**Your instructions**
Reproduce the part of the commentary on US sanctions against Zimbabwe starting with "It is ‘cheap’" and going on through "grave to another.".

**Text passage**

The US government and its running dogs in Zimbabwe want the media chatter to be more on the 11 individuals and three commercial entities that have been put under the Magnitsky Act, and less on the revoked orders for what turns out to be cheap and misleading propaganda purposes. ‘Cheap’ because geopolitics, international relations and international law are about states and their institutions, systems, processes and international law; not about individuals.

It is ‘cheap’ and ‘misleading’ for the US to make propaganda noise about 11 individuals, nine of whom were already under substantially the same sanctions – some of them for all the 21 years of the revoked orders – while pretending that there’s something substantially different or dramatic about the Magnitsky sanctions.

Being shrill about removing a handful of individuals from a 21-year-old failed and now rotten US sanctions basket, and putting them on another seven-year old US basket with an exotic Russian name, and nothing else, and dubbing that propaganda basket; a “sanctions transition”, is actually a dumb stunt equivalent to gloating over transferring bones from one grave to another.

The stunt becomes a hostile act and an attack on Zimbabwe’s sovereignty with unpredictable consequences when, because it is bereft of substance and is in breach of international law – it is used as a propaganda tool to mock or humiliate the national leadership of a sovereign state or to cause divisions within the apex of the country’s national security ranks.

**Rows**

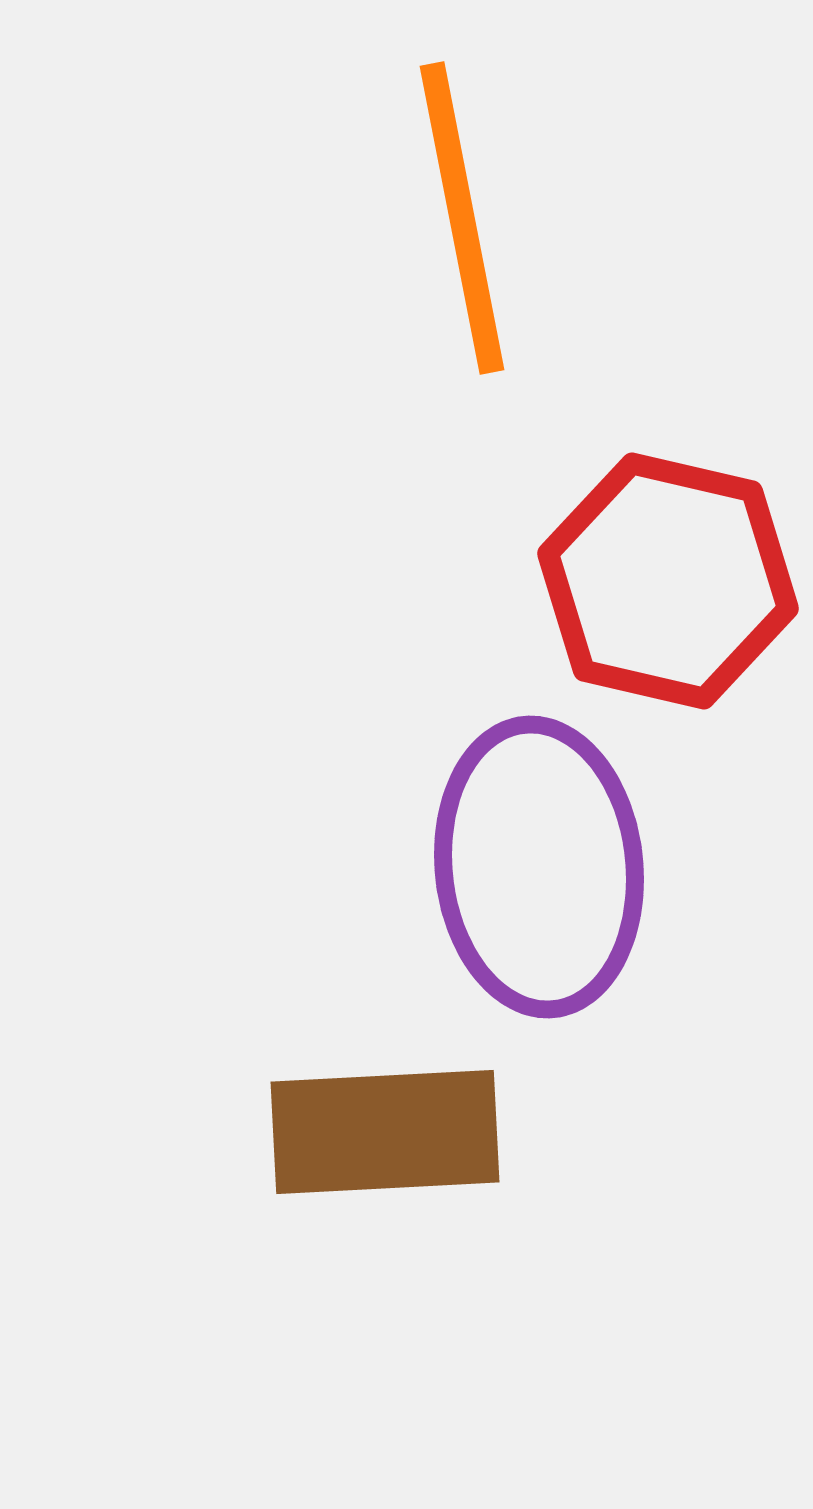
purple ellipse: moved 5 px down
--
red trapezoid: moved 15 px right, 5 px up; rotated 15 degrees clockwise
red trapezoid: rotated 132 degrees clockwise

**Correct result**
It is ‘cheap’ and ‘misleading’ for the US to make propaganda noise about 11 individuals, nine of whom were already under substantially the same sanctions – some of them for all the 21 years of the revoked orders – while pretending that there’s something substantially different or dramatic about the Magnitsky sanctions.

Being shrill about removing a handful of individuals from a 21-year-old failed and now rotten US sanctions basket, and putting them on another seven-year old US basket with an exotic Russian name, and nothing else, and dubbing that propaganda basket; a “sanctions transition”, is actually a dumb stunt equivalent to gloating over transferring bones from one grave to another.